名細の柏原春奈、吾野の双柳詩音は場決めを終えているようだ。

『あ、どうぞ』

『あ…はい、どうも』

羽衣はまだ場決めを終えてないようだ、ずっとこの部屋にいたらしく、目の前で場決めの牌をシャッフルしてたのを見てたそうなので自分は引かないほうがいいと、羽衣は里子に引くのを譲ったようだ。

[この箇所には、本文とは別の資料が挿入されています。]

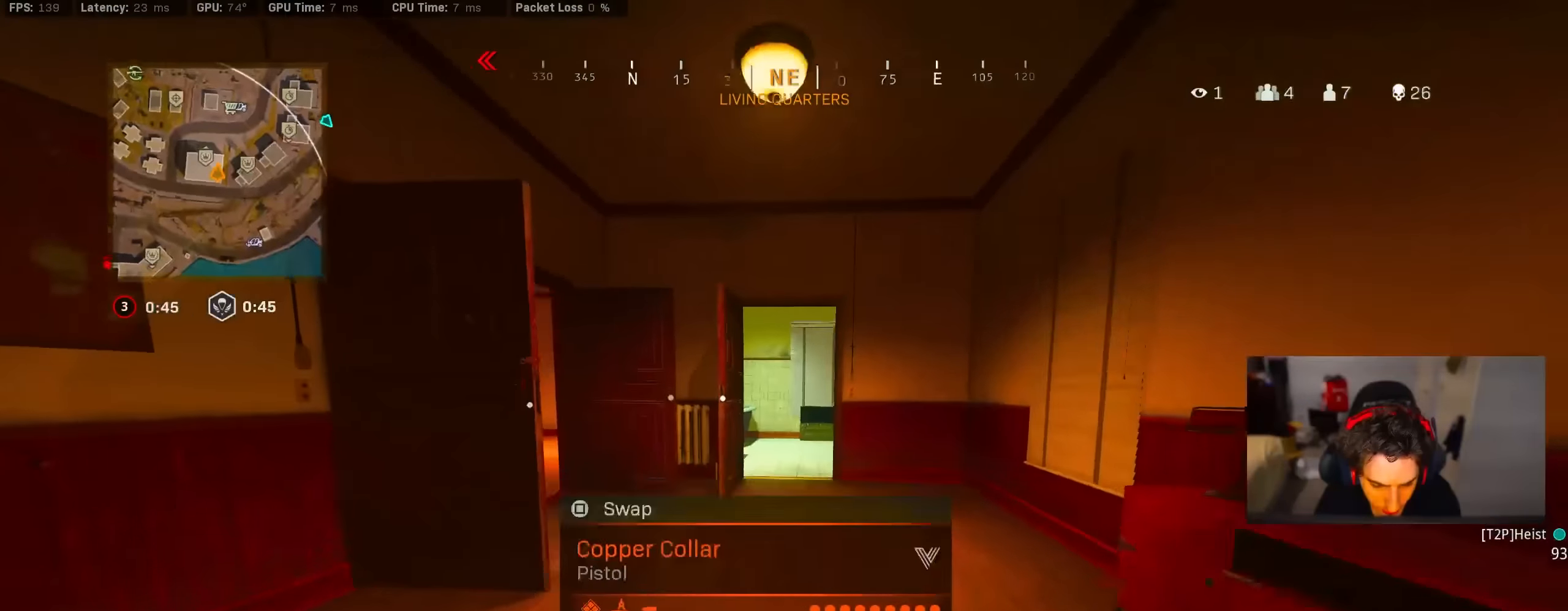
{"buttons": [], "left_stick": "up", "right_stick": "center", "events": [[100, "R3", "down"], [134, "left_stick", "up-right"], [167, "CROSS", "down"], [167, "R3", "up"], [200, "right_stick", "center"], [234, "CROSS", "up"], [300, "SQUARE", "down"], [334, "left_stick", "up"], [367, "SQUARE", "up"], [434, "SQUARE", "down"], [500, "SQUARE", "up"]]}
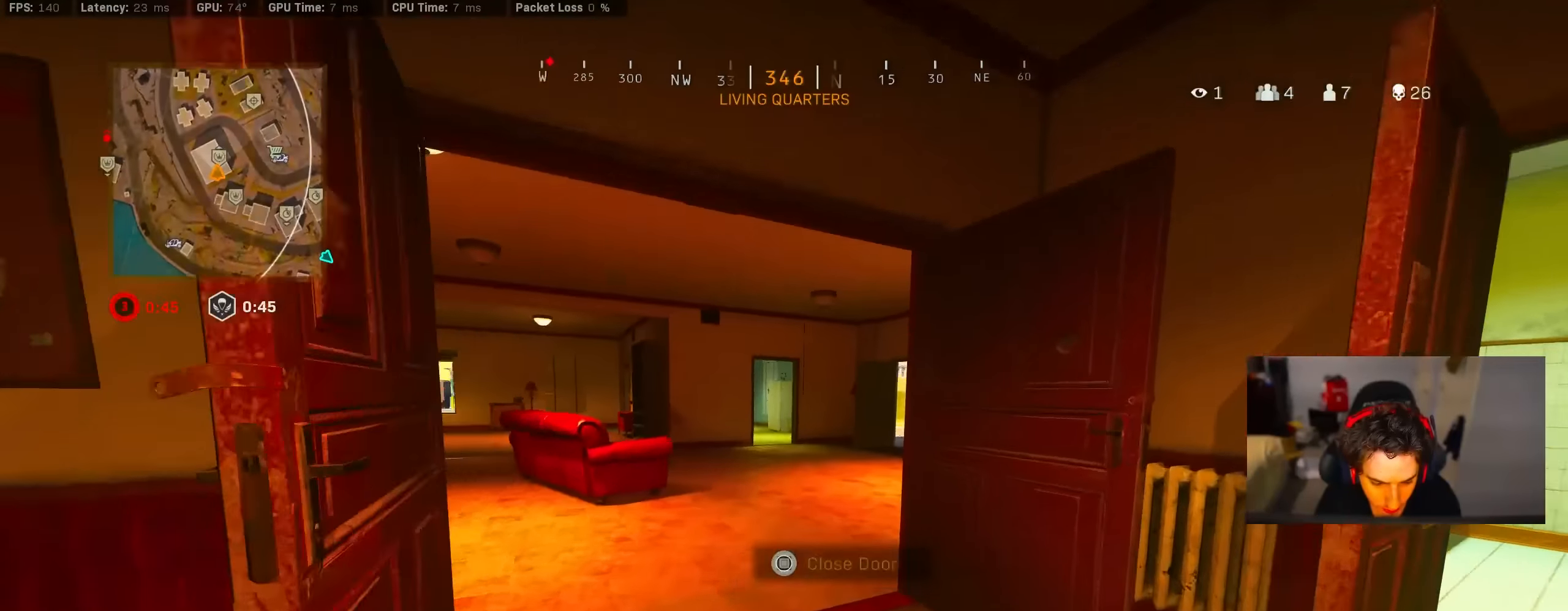
{"buttons": ["R3"], "left_stick": "down-left", "right_stick": "left", "events": [[67, "SQUARE", "down"], [134, "SQUARE", "up"], [267, "R3", "down"], [350, "right_stick", "left"], [400, "R3", "up"], [500, "R3", "down"], [500, "left_stick", "down-left"]]}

里子は残った牌を確認する、まだめくれていないのは東と…北だった。

(北を…めくらないと!終わっちゃう…!)

裏になっている牌を一つ手をかけ、目を閉じ、祈る。

手が震えている、開けるのが怖くて手をかけた牌を裏返すことなく、その場に立ちつくす。

『あらーじゃあ私はこっちかしら?』

その様子を見てた羽衣は、余ったほうの牌を手に取り、ひっくり返そうとする、隣で立ちつくす里子は思わず『あっ』という声を上げた。

羽衣の引いた牌は…。

…東。

(よかった…!!)

ふぅーっと深い息を吐き、席につく里子。羽衣も席につく。

場決めの結果、席順はこうなった。

 

 

東家 3年 高天原 羽衣 (月宮女子)

南家 3年 柏原 春奈 (名細)

西家 3年 双柳 詩音 (吾野)

北家 3年 宮前 里子 (越谷女子)

 

 

『さて!場決めも終わりました!副将戦後半戦、スタートです!』

 

東一局 親・高天原 羽衣

 

(とりあえず…まずはここを…流す!)

『ポン!』

2順、里子は1枚目の白を鳴く。

『自漠!白ドラ1、500・1000』

そして6順目、白ドラ1を和了。

(あと…4局!)

 

『後半戦、最初の和了は越谷女子、宮前選手です!早い和了で高天原選手の親番を一蹴しました!』

『まずは軽快に一つ、和了を決めましたね、吾野との差も着実に縮めています』

 

東二局 親・柏原 春奈

 

『立直』

11順目にして詩音から立直が入る。そして

『自漠、立直一発ツモ平和、1300・2600』

一発で引き入れる。しかしトップに和了られたというのに、越谷女子の里子の顔は何故か安堵の表情を浮かべていた。

(これでいい…あと3局!)

 

東三局 親・双柳 詩音

 

『立直!』

7順、里子が立直をかける。

(調子がいいみたいだな…まあだがここで易々と親を流されても此方も困るんでね)

『自漠!ピンヅモドラ1、1300オール』

同順、ヤミピンフをツモ和了する詩音。

(くっ、連荘された…!)

焦る里子をよそに、連荘する詩音。

 

 

東三局・一本場 親・双柳 詩音

 

『ロン!平和赤、2000は2300』

次局和了したのは里子、親の詩音からヤミピンフを直撃で和了る。

(トップの私からダマで取りにきたのか…いや、違うな、何故だか知らないが、早く場を流そうとしているように見える…)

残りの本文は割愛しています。